1.1.2. Abschnitt II Art. IV des BezG regelt in seinen §§ 24 - 33 den Ruhebezug von Mitgliedern des Nationalrates und Bundesrates sowie die Ansprüche von deren Hinterbliebenen.

§ 30a BezG in der Fassung der Novelle, BGBl. Nr.612/1983 ordnet an, dass auf die nach diesem Artikel zustehenden Ansprüche

§ 38 und 43 Abs. 2 sinngemäß mit der Maßgabe anzuwenden sind, dass der im § 38 vorgesehenen Vergleichsberechnung die Ermittlungsgrundlage für den Ruhebezug eines Mitgliedes der Bundesregierung gemäß § 35 Abs. 2 zu Grunde zu legen ist.

1.1.3. Abschnitt II Art. VI des BezG regelt in den §§ 35 - 44 u. a. den Ruhebezug der Mitglieder der Bundesregierung sowie die Ansprüche von deren Hinterbliebenen.

Nach § 35 Abs. 2 Satz 2 ist bei der Ermittlung des Ruhebezuges von jenem Bezug auszugehen, der sich nach den Bestimmungen des § 6 unter Zugrundelegung des Gehaltes eines Bundesbeamten der Allgemeinen Verwaltung, Dienstklasse IX, Gehaltsstufe 6, zuzüglich allfälliger Teuerungszulagen, ergibt.

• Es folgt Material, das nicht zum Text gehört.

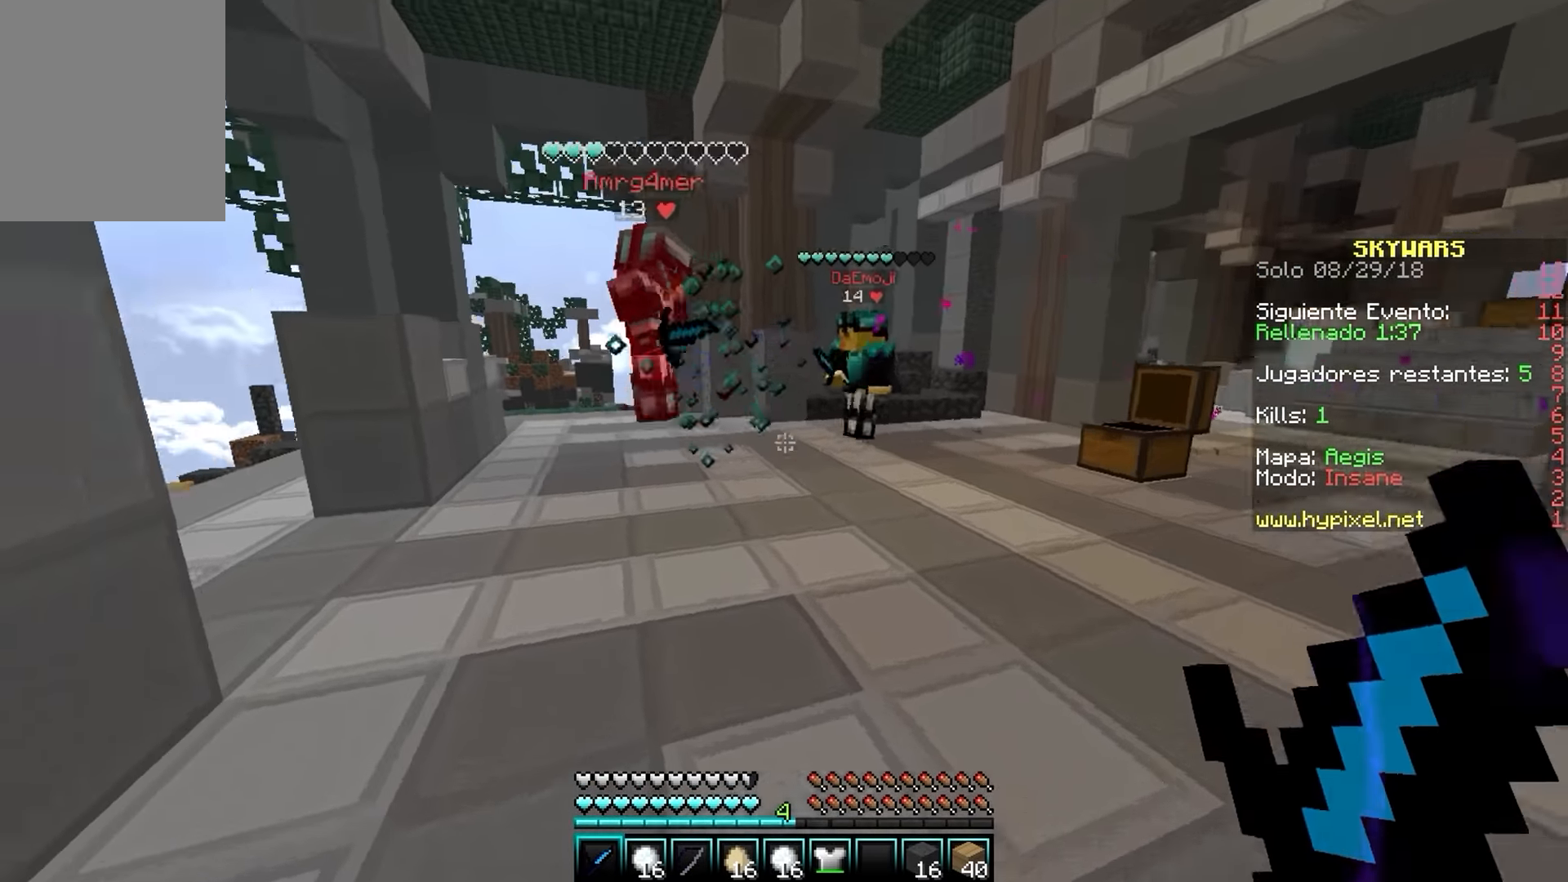
{"keys": ["a", "w"], "mouse": ["left"], "events": [[134, "mouse_left", "down"], [250, "mouse_left", "up"], [267, "mouse_left", "down"], [400, "mouse_left", "up"], [417, "mouse_left", "down"]]}
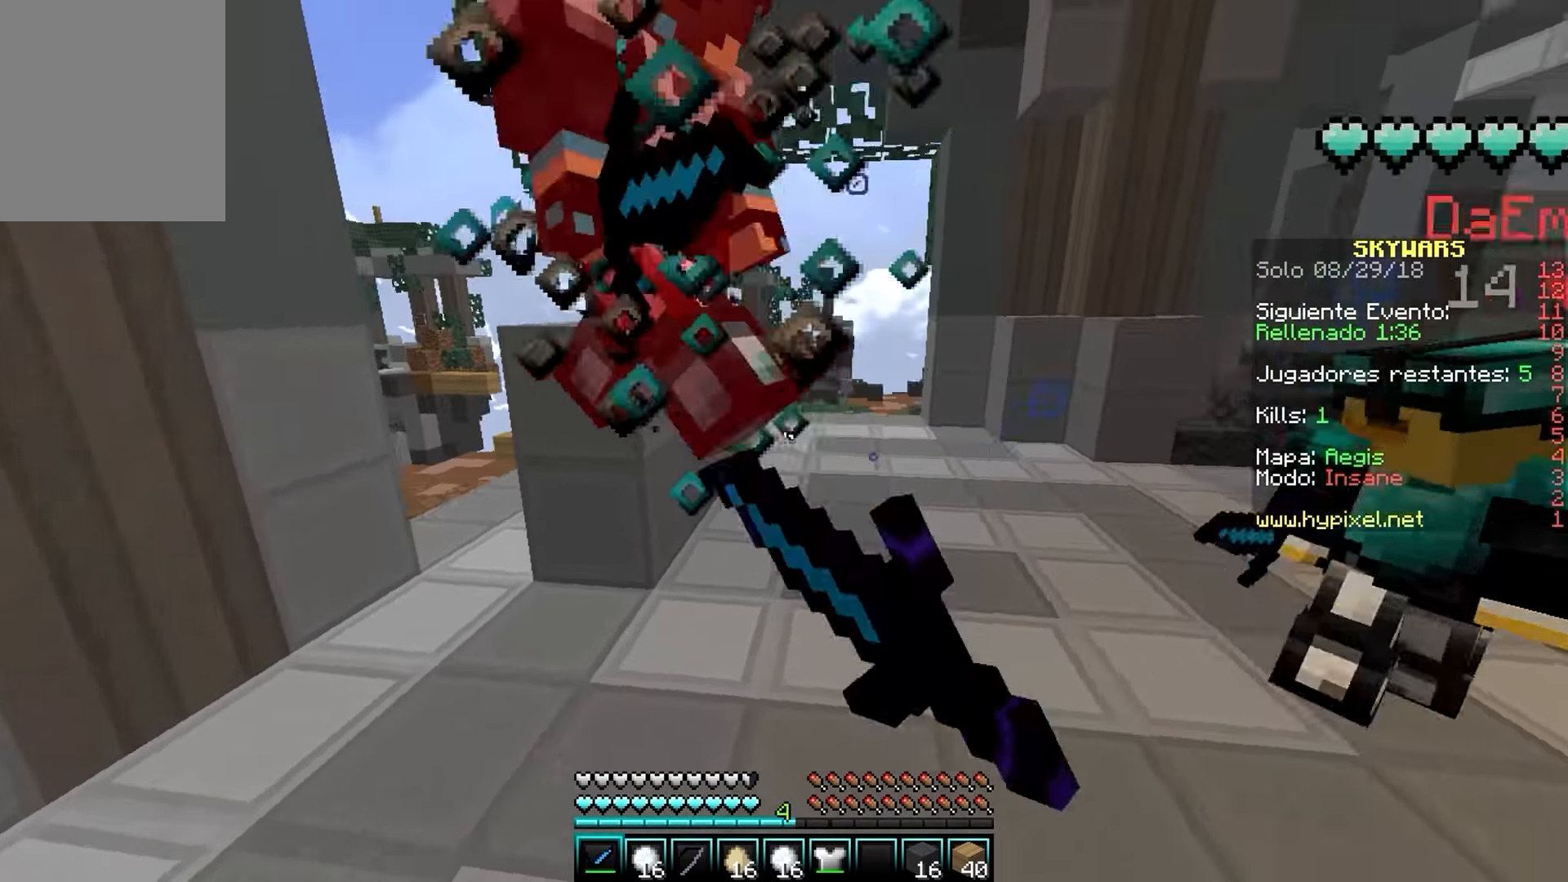
{"keys": ["a", "w"], "mouse": ["left"], "events": [[284, "mouse_left", "up"], [300, "mouse_left", "down"]]}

§ 38 BezG lautet auszugsweise, soweit er für den Beschwerdefall von Bedeutung ist (die littera-Bezeichnung f - h seit der Novelle BGBl. Nr. 612/1983, der Schlusssatz in der Fassung dieser Novelle sowie der Novelle BGBl. Nr. 446/1990) :

"Besteht neben dem Anspruch auf Ruhebezug nach § 35 ein Anspruch auf

a)

...

f)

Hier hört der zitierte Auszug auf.